On 14/05/2020 21.12, Thiago Macieira wrote:
On Thursday, 14 May 2020 07:41:45 PDT Marc Mutz via Development wrote:
Also, given a function like

     setFoo(const QByteArray &);

what does this actually expect? An UTF-8 string? A local 8-bit string?
An octet stream? A Latin-1 string? QByteArray is the jack of all these,
master of none.

Like that, it's just "array of bytes of an arbitrary encoding (or none)".
There's still a reason to have QByteArray and it'll need to exist in
networking and file I/O code. That means the string classes, if any, need to
be convertible to QByteArray anyway.

I think we can learn from Python 3 here... QByteArray should go the way of QStringList, i.e. yes, it *should* be a QVector<byte>. Like QVector<QString>, it might (should) have additional methods, such as explicit conversion to/from QString (a la Python's encode/decode), but it should *not* have string-like manipulation (e.g. toUpper).

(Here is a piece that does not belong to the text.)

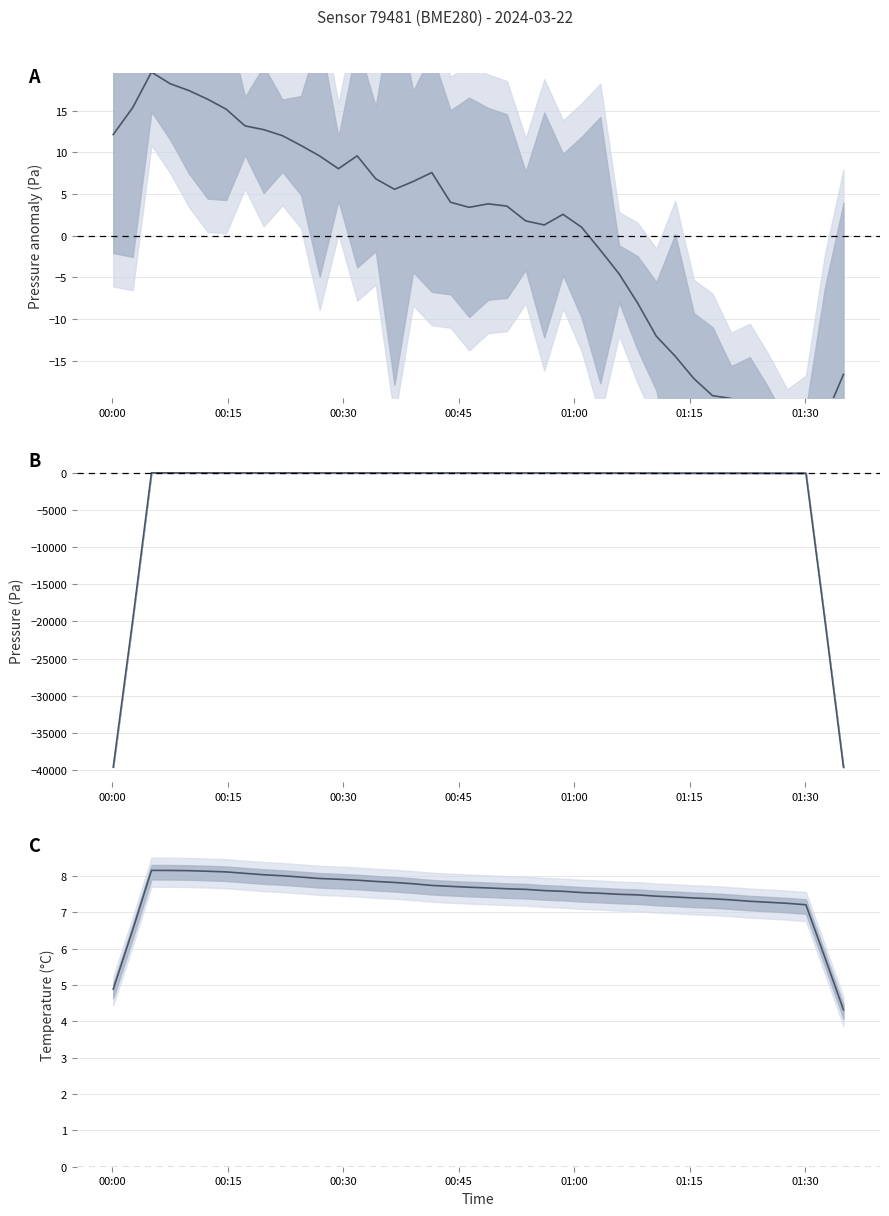

What is the difference between the maximum and minimum values in the pressure smoothed series?

39657.8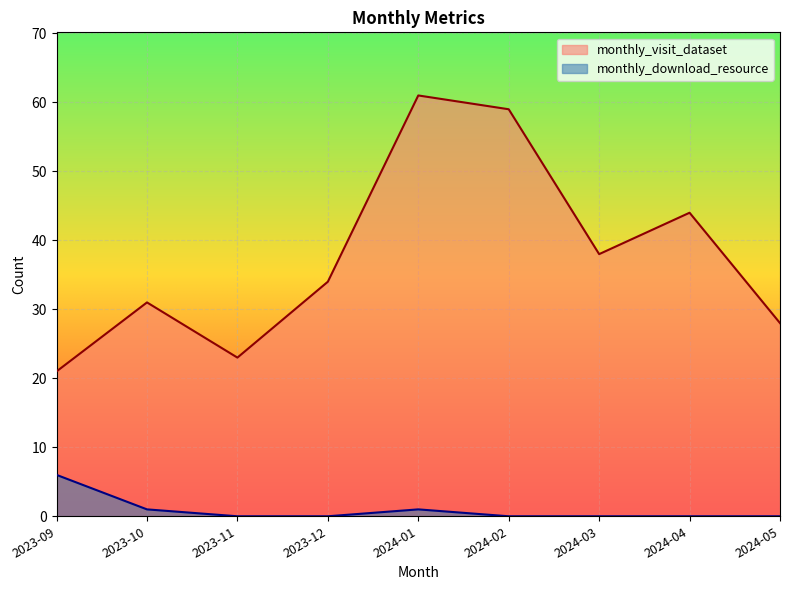

At which category does monthly_download_resource reach its first local peak?

2024-01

So, assuming the premise that QByteArray should not be string-ish
anymore, what do we want to have as the result type of QString::toUtf8()
and QString::toLatin1()? Do we really want mere bytes?

Yes. Maybe. Again, this is how Python 3 works.

It might make sense to have a QUtf8String class, but that should be distinct from, and not implicitly constructible from, QByteArray a.k.a. QVector<byte>. (Implicit conversion *to* QByteArray might be okay.)

(BTW, is 'byte' QByte or std::byte? Can we possibly achieve the latter?)